Hadoop Starter Kit

Mihai Chelaru-Centea

Online Course by Hadoop in Real World

Resource last updated: Feb. 1, 2017


Overview

This is one of the top results on Udemy when looking for courses on Hadoop, and I can see why. For starters, it's free, so there's no paywall to climb over to get to the content. More importantly, it nicely lays out the case for big data solutions and introduces Hadoop as a solution to some of the challenges big data poses to analysts and programmers alike.

Format

The course is only 3.5 hours long, and divided up into four main sections. There's a short quiz with a few questions at the end of each section to test your understanding. The course starts off introducing the concept of big data, and the challenges it poses. This is where a real-life example problem is introduced, namely calculating the maximum closing price for each stock symbol on an exchange.

The next chapter addresses some of the storage and computational problems of big data with the Hadoop Distributed File System (HDFS). The course then describes the MapReduce programming model, along with the three phases: map, shuffle, reduce. This section has two lectures devoted to looking at a Java implementation of MapReduce for solving the maximum closing price problem. Finally, there is a section on Pig and Hive, two software tools that enhance the base functionality of Hadoop, leveraging powerful scripting languages and SQL-like queries.

Content

The course covers the main components of Hadoop, HDFS and MapReduce.

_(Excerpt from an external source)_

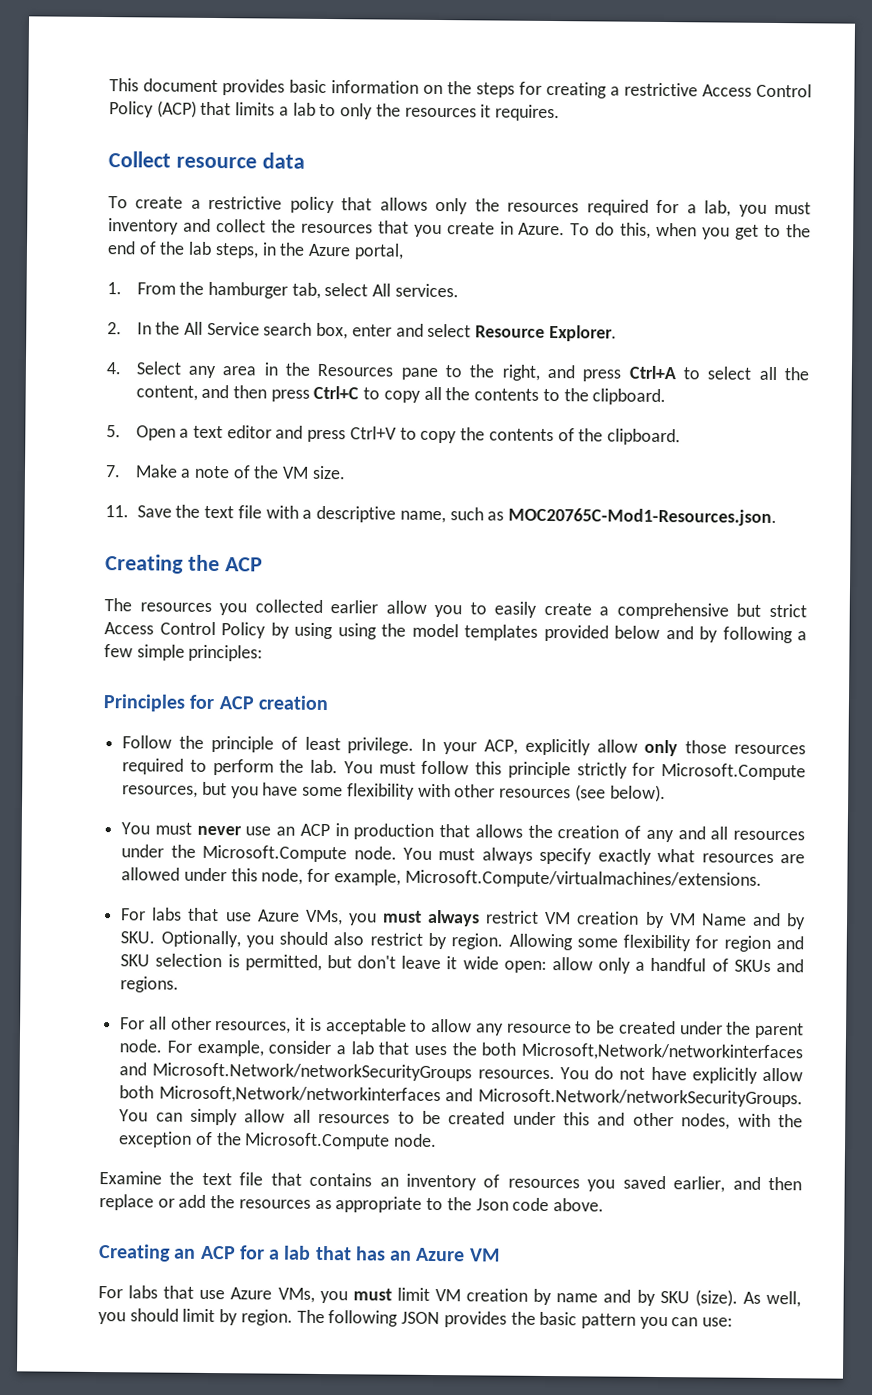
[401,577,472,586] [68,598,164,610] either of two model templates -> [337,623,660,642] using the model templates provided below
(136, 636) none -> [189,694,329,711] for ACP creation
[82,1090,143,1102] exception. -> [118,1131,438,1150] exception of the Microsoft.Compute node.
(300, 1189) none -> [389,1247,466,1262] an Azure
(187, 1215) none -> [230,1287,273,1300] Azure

It explains both in a fair bit of detail, while also using a real-world case study to frame everything, and the bigger picture of big data analytics as the overall backdrop for the course.

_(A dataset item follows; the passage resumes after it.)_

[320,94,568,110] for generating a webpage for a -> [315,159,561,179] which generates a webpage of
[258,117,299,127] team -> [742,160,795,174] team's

Some later lectures show actual operations on a real Hadoop cluster, the same one that students have access to through the course, although it seems like to get access you have to sign up on the Hadoop in Real World website instead of just Udemy. This makes the course have a practical aspect to it, not just theory and diagrams.

Difficulty

The lectures fit nicely together, with a logical flow and good production value. The lectures are clearly scripted, and read in a clear voice with an emphatic delivery that really gets the points across. I'd say that this coupled with the fact that you don't need any programming experience to really understand the course makes it ideal for beginners, although generally you'd probably only be interested in Hadoop once you already know something about performing data analysis programmatically using some other language.

The Bottom Line


This course offers great value, and a lot of information condensed into a small runtime. Compared to a lot of other MOOCs out there in other categories, this one is far better organized, and you get the sense that it's being taught by practitioners who are experts in the subject matter, more so than some educators out there who don't seem to be experts in the material they're teaching.

I would recommend this course for anyone looking for a quick and well-explained introduction to the Hadoop ecosystem. At 3.5 hours, you could get it done in a day, and then from there decide where to go to find more information. The authors do offer a full course called Hadoop Developer in Real World. Udemy allows you to preview the first lectures in each section of that course, so it might be worth a look if you're interested in going further.